A moderate match score is applied to records that have weak or fuzzy matches between highly unique customer attributes, such as email, phone, and address.

A moderate pairwise comparison scoring match between two records.

This example shows a moderate match between two records.

Weak matches

A weak match score is applied to records that match on non-unique customer attributes, such as name, state, and zip code, but cannot be easily associated with the same unique individual.

A weak pairwise comparison scoring match between two records.

This example shows a weak match between two records.

Non-match

A non-matching score is applied to records in which core profile data between records does not match or when a separation key is present for both pairs and the associated values are conflicting.

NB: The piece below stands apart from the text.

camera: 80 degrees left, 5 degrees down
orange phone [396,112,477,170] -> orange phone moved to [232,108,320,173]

Non-matching scores between two records.

This example shows non-matching scores between two records.

All connections

After pairwise comparisons are completed and scored, the connections that scored below threshold (moderate, weak, and non-matching) are dropped. What remains is a group of records that identifies a unique person and to which an Amperity ID is assigned.

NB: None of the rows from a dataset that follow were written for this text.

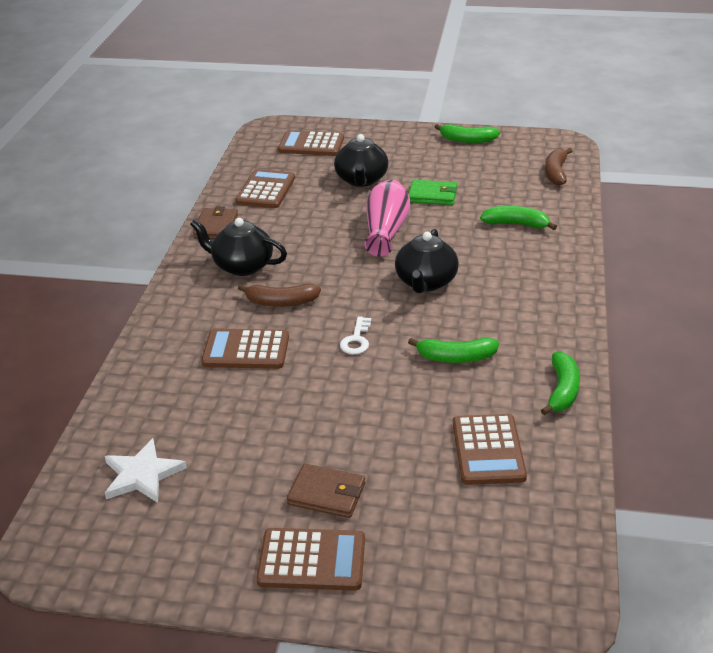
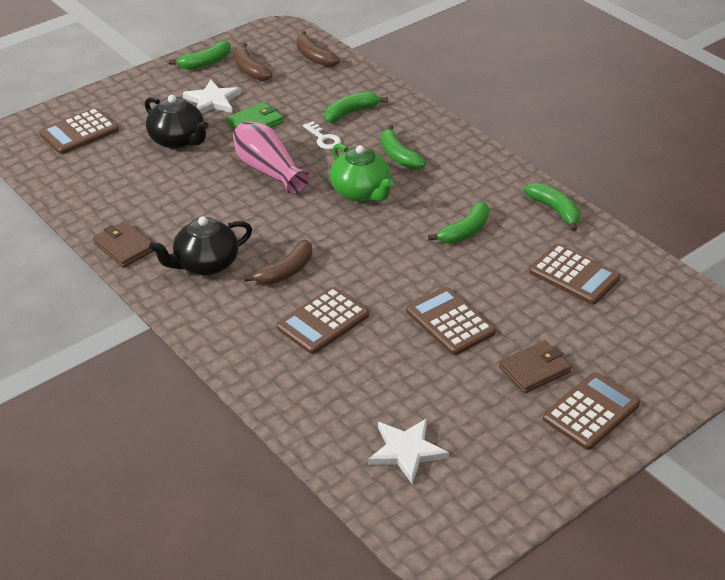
camera: 50 degrees left, 5 degrees up
brown calculator [235,169,295,208] -> brown calculator moved to [406,287,496,355]
white key [340,316,371,354] -> white key moved to [303,121,341,149]
black teapot [395,229,459,293] -> green teapot [330,144,394,201]
none -> white star [183,79,241,114]
none -> brown banana [234,43,273,81]
none -> green banana [381,124,426,169]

All of the pairwise comparisons that scored above threshold.

This example shows all of the pairwise comparisons that scored above threshold (exact, excellent, and high). (The score at which record pairs fall below threshold is configurable. Moderate is the default threshold at which record pairs are dropped.)

Hierarchical comparison

Hierarchical comparison is a step in the Stitch process that occurs after pairwise scoring. This step closely examines each group of records to identify edge cases, such as married couples with overlapping profile (PII) data or children with the same name as a parent who live at the same address.

A hierarchical comparison that identifies enough conflicting data will allow Amperity to assert that a group of records should be split into two (or more) groups of records.

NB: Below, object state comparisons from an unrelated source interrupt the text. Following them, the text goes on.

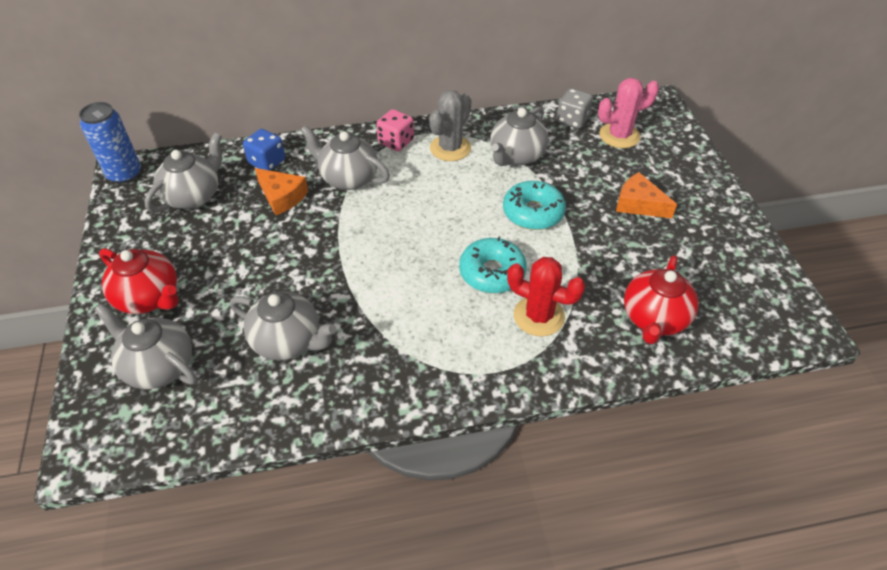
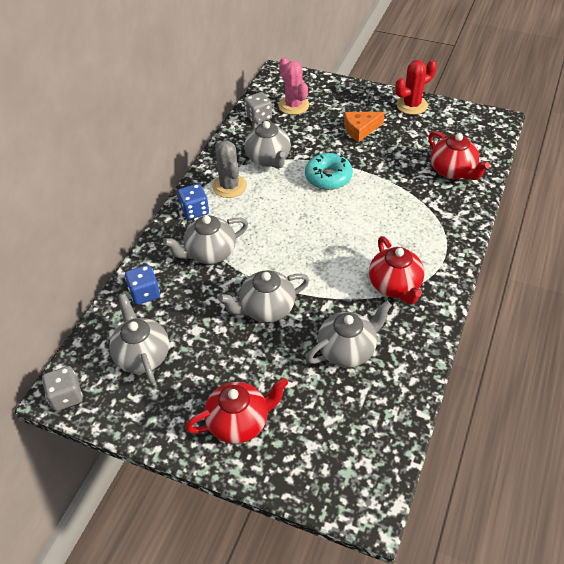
camera: 55 degrees left, 0 degrees up
blue can [79,102,141,184] -> grey dice [42,366,83,411]
grey teapot [94,303,197,389] -> grey teapot moved to [219,270,309,322]
orange cheese [255,168,308,215] -> none
pink dice [376,109,414,151] -> blue dice [178,184,209,220]
turquoise donut [459,237,527,293] -> none
red cactus [507,257,585,336] -> red cactus moved to [395,60,437,115]
pink cactus [598,78,659,148] -> pink cactus turned 45 degrees counterclockwise [278,57,309,115]
none -> red teapot [369,236,424,305]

A hierarchical comparison identifies a cluster as actually being two individuals, and then splits them.

This example shows a group of records (shown in the diagram as record set B) that has been identified by hierarchical comparison to represent two individuals, after which they are split into two groups of records (shown in the diagram as record sets B1 and B2).

Stable ID assignment

An Amperity ID is a patented unique identifier that is assigned to clusters of customer records. A single Amperity ID represents a single individual. Unlike other systems, the Amperity ID is reassessed every day for the most comprehensive view of your customers.

Important

Stable ID assignment is about minimizing unnecessary changes in Amperity ID assignment to customer records over time.

As new data is input to Amperity, the Stitch process identifies when new or changed data applies to existing clusters of customer records, and then updates those records, maintains the cluster, and retains a stable Amperity ID assignment. A new Amperity ID is only created when new individuals are identified.

A cluster with three unique individuals, each of which were assigned an Amperity ID.

This example shows three unique clusters of records, each of which were assigned an Amperity ID.

Note

In some cases, the Amperity ID that is assigned to a cluster does change. This is referred to as jitter and it occurs when new data forces the reassignment of the Amperity ID. For example, a single cluster of records for a customer named Frank Janson. Amperity is provided new data that allows Stitch to identify that there are really two Frank Jansons. One is Frank Janson Sr. and the other is Frank Janson Jr. Stitch results will show jitter when the Amperity ID assignment is updated to reflect the correct association of customer records.

Your data, your customers

Amperity accurately identifies all of your unique customers in your data. All of your unique customers are assigned an Amperity ID.

This is how Amperity finds your customers in your data.

Use the Amperity ID to understand how your customers have interacted with your brands and to determine the best ways your company can identify your best and most valuable customers and continue to engage with them.